C'est la première fois que je me retrouve dans quelqu'un, dans un regard, dans une présence froide. Quand je la regarde c'est moi que je vois.

moi, En plus mignonne. J'esquisse un sourire narquois.

Un enfant sur ma route me surprend et semble apeuré par mon expression, ma rare envie de sourire s'est vite enfuie.

Je reprends mon habituel visage impassible, alors que je peux déjà voir la plateforme de Ronan apparaître au loin. Je dois faire vite, ma cartographie des sentiers me prend plus de temps que prévu. Pourtant, j'ai besoin de cartes les plus précises possible pour démarrer mon voyage.

La date butoire approche à grand pas, Le temps va bientôt me manquer. Je lève les yeux vers le ciel nuageux qui recouvre la forêt. Si nous ne réussissons pas à ramener assez de vivres, tout le village ne passera probablement pas l'hiver.

La vision de Ronan, somnolant près de l'immense manivelle, stoppe mon flot de pensées. Chaque chose en son temps.

D'abord la forêt, puis rendre visite à Galadrielle à la bibliothèque. Ensuite nous passerons l'hiver, puis je me pencherai sur le cas troublant d'Eraun.

Et peut être qu'un beau jour, Arya tombera.

Un sourire malicieux s'allonge sur mes lèvres à cette idée, alors que la cage dans laquelle je suis enfermée descend vers le sol de la forêt.

Oui, chaque chose en son temps.



Point de vue d'Eraun

Après la disparition rapide de Wolfgang, j'ai laissé Louis pour suivre Galadrielle dans sa bibliothèque. Sur un arbre bien plus éloigné des habitations communes, le bâtiment d'archive s'impose en grandeur à travers les branches. Lorsqu'on peut pleinement l'apercevoir face à nous, Galadrielle ouvre les bras dans sa direction.

"- Eraun, voici mon domaine ! Peu de gens viennent jusqu'ici car c'est assez éloigné du village et les habitants n'ont plus le temps de lire... Mais moi, j'adore cet endroit et son calme religieux ! M'explique-t-elle avec un grand sourire aux lèvres."

Je lui rends son sourire communicatif, impatiente à l'idée de rentrer dans cet antre de la connaissance.

J'en passe bientôt la lourde porte en fer à la suite de la propriétaire, pour découvrir un seule et unique pièce. Il y règne un capharnaüm suspendu hors du temps, où tout semble à la fois perdu et pourtant à la bonne place.

"- Désolé pour le désordre, je suis presque la seule à venir alors je me permets, en plus je n'ai plus de place sur les étagères pour tous mes registres. S'excuse-t-elle en rigolant, pas si désolée que ça.

- Ce n'est rien, cela importe peu. "

J'avance au cœur de la grande salle, mes yeux virevoltant dans tous les coins. Les fenêtres très en hauteur réussissent à capturer les maigres rayons du soleil qui passent au dessus des arbres. Cette lumière éparse et un peu crue donne une ambiance particulière au lieu, laissant ci et là apparaître le ballet des particules de poussières.

"- C'est... un très bel endroit.

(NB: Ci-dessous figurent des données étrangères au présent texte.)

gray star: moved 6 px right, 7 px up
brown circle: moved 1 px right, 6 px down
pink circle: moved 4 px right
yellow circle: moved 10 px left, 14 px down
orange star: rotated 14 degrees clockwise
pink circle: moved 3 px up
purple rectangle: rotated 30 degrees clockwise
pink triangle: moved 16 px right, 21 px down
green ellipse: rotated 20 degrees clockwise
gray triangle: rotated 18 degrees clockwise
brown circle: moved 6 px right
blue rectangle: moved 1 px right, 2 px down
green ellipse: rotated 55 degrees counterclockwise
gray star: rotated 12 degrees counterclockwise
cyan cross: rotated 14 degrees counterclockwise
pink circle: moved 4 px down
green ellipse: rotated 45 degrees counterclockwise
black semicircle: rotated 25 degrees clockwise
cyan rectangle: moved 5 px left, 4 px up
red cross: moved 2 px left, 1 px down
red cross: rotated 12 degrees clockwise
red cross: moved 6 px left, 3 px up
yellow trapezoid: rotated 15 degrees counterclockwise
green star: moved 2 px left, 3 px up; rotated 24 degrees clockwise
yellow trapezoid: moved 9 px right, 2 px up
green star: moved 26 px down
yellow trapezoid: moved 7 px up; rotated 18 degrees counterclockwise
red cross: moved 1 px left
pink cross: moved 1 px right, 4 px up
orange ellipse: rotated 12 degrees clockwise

Murmuré-je.

- N'est ce pas ? S'époumone Galadrielle en tournant sur elle même au milieu des registres."

Je la suis des yeux en souriant, alors que la poussière se soulève du sol et que certaines feuilles s'envolent à cause de sa ronde endiablée. Un sanctuaire hors du temps. Comment ne pas se laisser baigner par le repos des vieux livres et la sagesse envoûtante de tous ces écrits qui n'attendent que d'être parcourus et absorbés.

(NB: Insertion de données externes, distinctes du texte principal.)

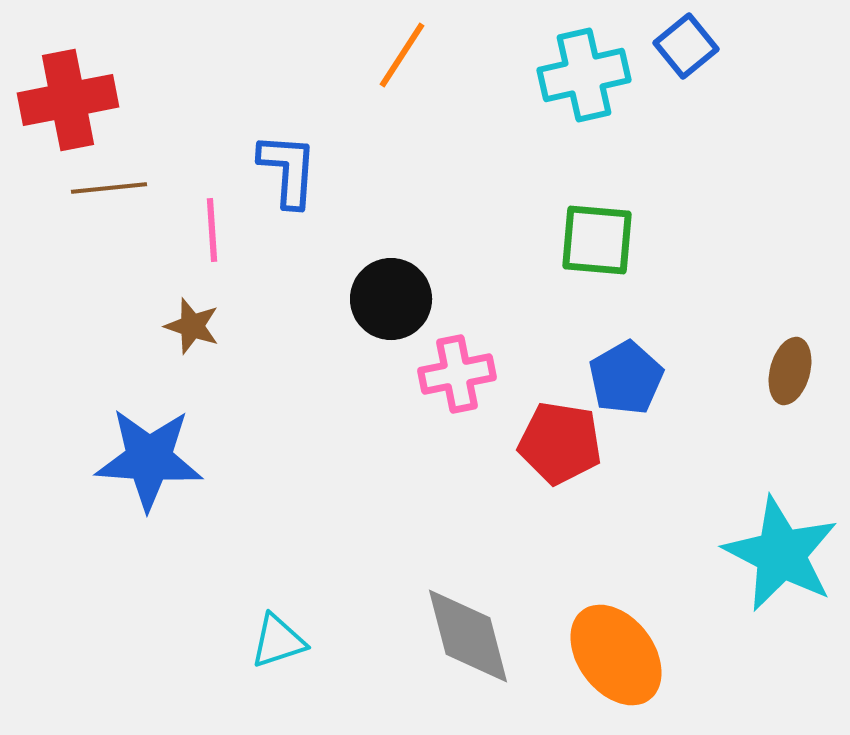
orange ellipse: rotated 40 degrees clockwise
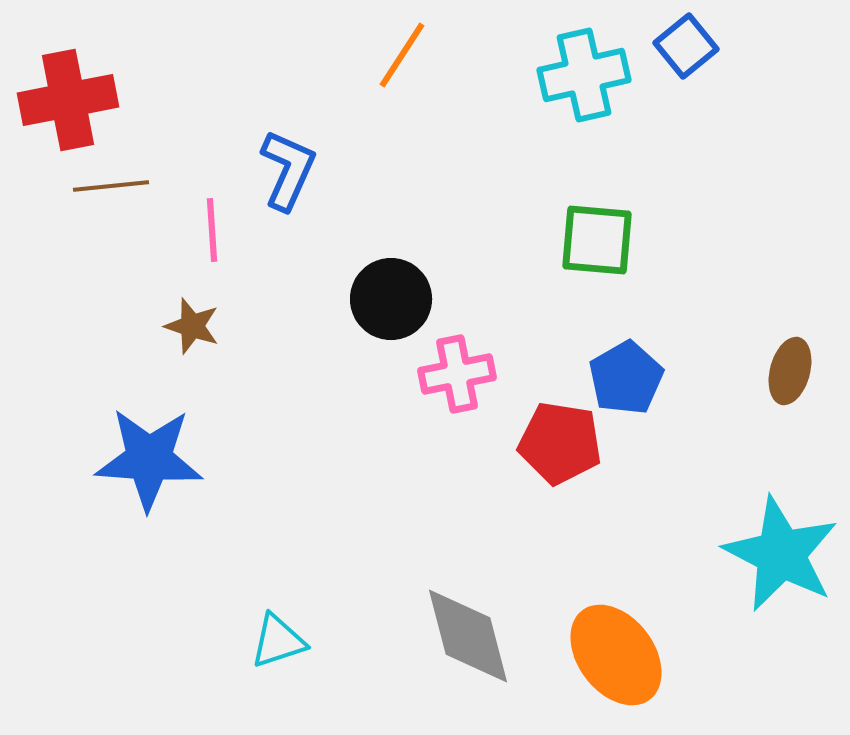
blue L-shape: rotated 20 degrees clockwise
brown line: moved 2 px right, 2 px up
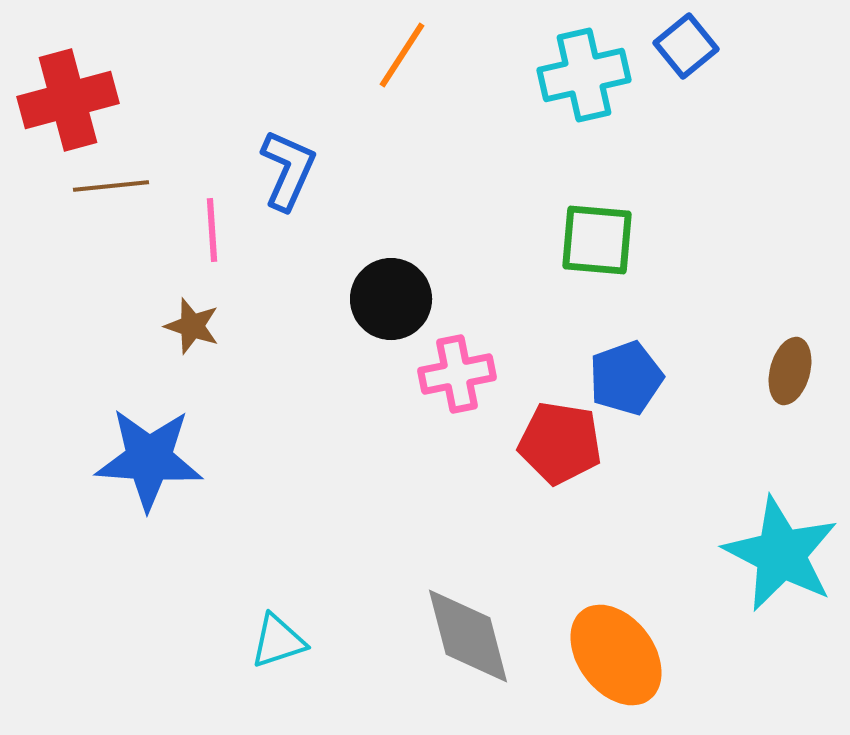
red cross: rotated 4 degrees counterclockwise
blue pentagon: rotated 10 degrees clockwise
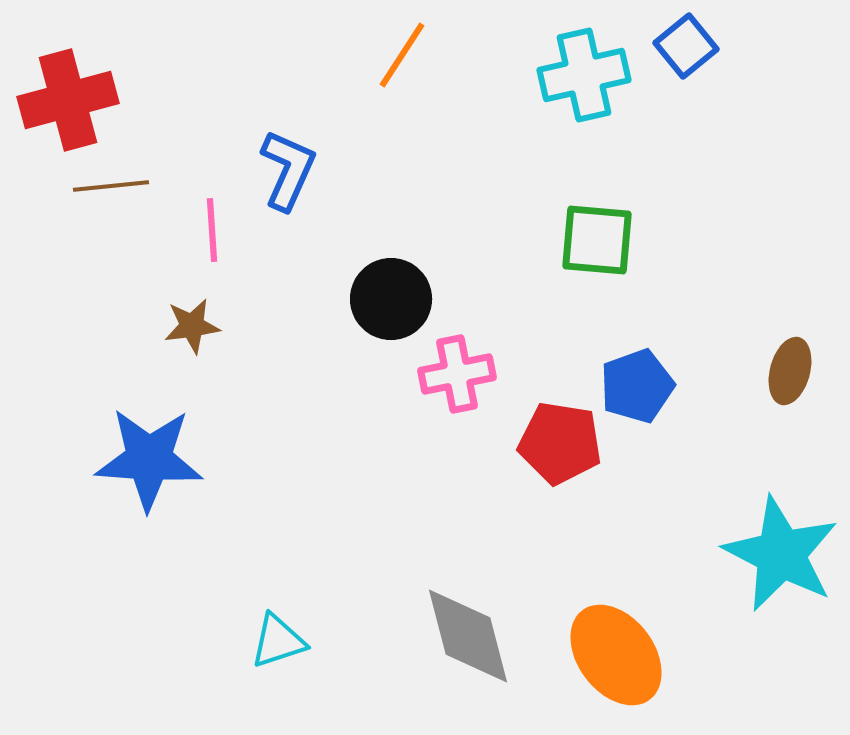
brown star: rotated 26 degrees counterclockwise
blue pentagon: moved 11 px right, 8 px down
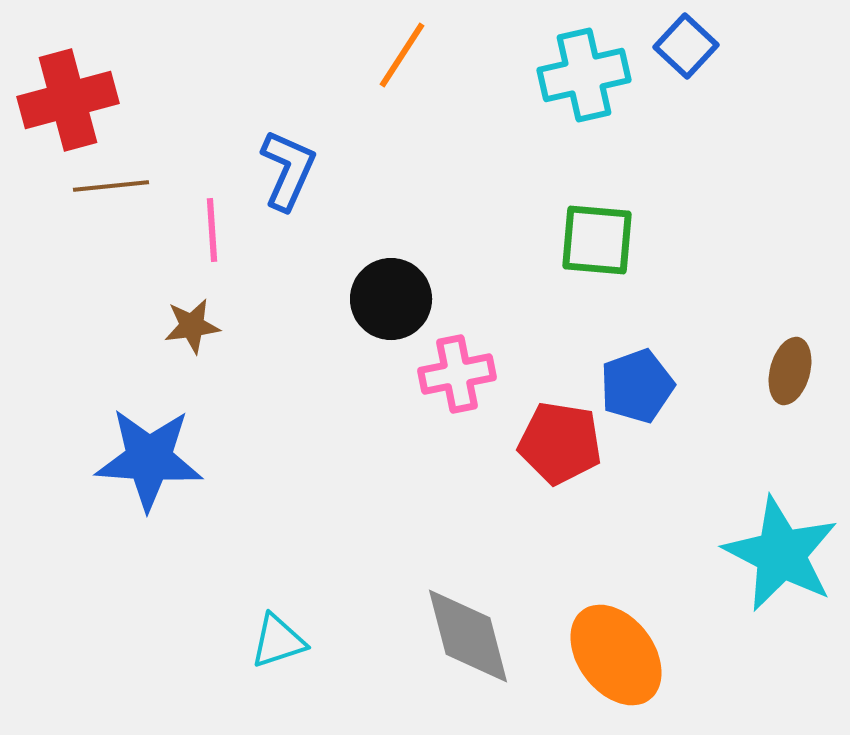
blue square: rotated 8 degrees counterclockwise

Je sens que ce lieu sera un bon refuge pour capturer mes craintes lors des moments de doutes. Comme l'avait fait le cimetière d'Arya durant toutes ces années, je sens qu'ici j'ai peut-être la chance de me trouver un nouveau sanctuaire, au cœur des vieux livres endormis.

Même si au fond, rien ne pourra jamais remplacer le calme des tombes mousseuses d'Ayra, à l'écart du chaos absurde de la cité.